**Brief 1**
In the neural network excerpt, what did Chen et al. (2002) combine to diagnose the breast tumor?
**Brief 2**
Please carry on the neural network excerpt from its last sentence.

**Excerpt to read**

This percentage fell down with lowering the clusters for T and CV. All cases
demonstrated feasible values of RMSE, because efficient calculations were performed
in the selection of optimal network architecture from a pool of larger and smaller
clusters of data. Similar work was carried by Chen et
al. (2002) who diagnosed the breast tumor using a combination of neural
network approach and wavelet transform. The segmentation algorithm takes advantage
from some features such as variance contrast, distribution distortion and auto
correlation contrast. The sonograms were analyzed using multilevel preceptors.
Table 4: |
Diversity in cases for cost factor against combinations of
clusters |
 |
These network approaches were tested and evaluated using 242 cases with k-fold
cross validation for evaluation of performance. Also, Meinel
(2005) developed computer-aided diagnostic system for breast mri lesion
classification This investigation views also agree those of Wang
et al. (2010) who described a tumor classification method using probabilistic
neural network classifier with neighborhood rough set based gene reduction.
It is also important to concentrate the problems addressed in high concentration
and small size of samples in datasets. An iterative search model algorithm was
used for selection of initial set. Minimum gene subset was found by refinement
of this initial set. Ensemble classifier was constructed by using majority voting
strategy. The cross validation of results were made on single biomedical experiment.
Table 5 presents different combinations of larger and smaller
sized clusters with corresponding axon output values. Cluster 1 with data range
(training and testing) 10, 10 is more closely packed. The RMS value starts from
0.9 and fluctuates between 0.9 and 0.2. The major area of fluctuation is between
0.2 and 0.6. It represents an average error value for output axon. Case 2 shows
the same phenomenon between some 0.7 and 0.1.

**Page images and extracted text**
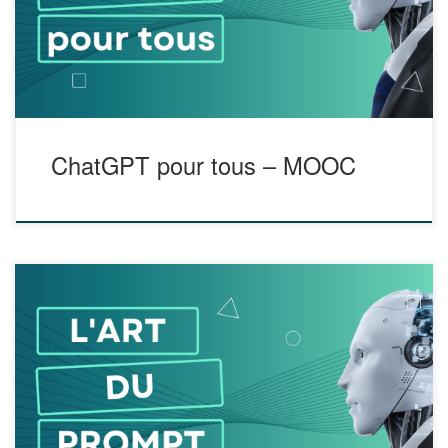
ChatGPT par rapport aux autres avancées de l’IA au sens
large. Inscription : Du […]
ChatGPT pour tous – MOOC
L’art du prompt 101, Guide pour les personnes
enseignantes Dans ce guide, l’auteur propose une
explication simple et bien illustrée de comment générer du
matériel pédagogique unique et significatif en utilisant
ChatGPT. Il souligne l’importance d’écrire de bonnes
instructions pour bien profiter de l’outil ChatGPT dans le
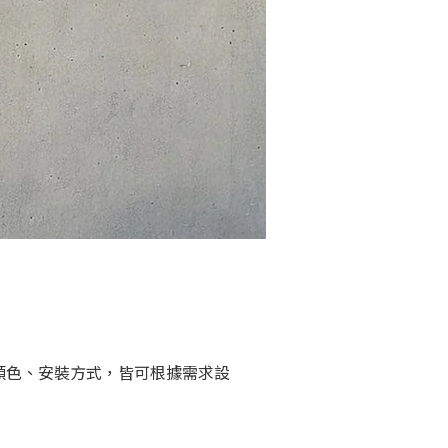
顏色、安裝方式，皆可根據需求設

**Task answer 1**
A neural network approach and wavelet transform.

**Task answer 2**
Table 5: |
Cluster range with output axon demonstration |
 |
Cases 3, 4 and 5 are almost similar with slight variations. Case 6 is another
depiction of case 1 and 2. Generally it was observed that the average number
of clusters (combination of both larger and smaller) for training and cross
validation provide more optimal solution for both classification and prediction
of neoplasm.
CONCLUSIONS
Computer aided tools and technologies play an important role in multi dimensional analysis of important biological data. This investigation addressed a challenging problem for classification and prediction of neoplasm in differentials of data segmentation and clustering. The results obtained in this process highlighted this as an enhanced and scalable approach with high level conceptual granularity. Instead of performing a whole analysis, the clinical data was segmented in variant clusters housed in equal sized chunks. Each segment was analyzed in parametric presentation of degree of prediction with appropriate selection of best neural combination concentrating features of cross validation, root mean square errors, active and confusion matrices. The enhanced approach obtained 100% results for benign and 99.5% for malignant with least feasible RMS value 0.017. The proposed enhanced approach was elaborated in detail with textual, experimental and graphical details with an added scalable feature of its applicability for any problem size and complexity.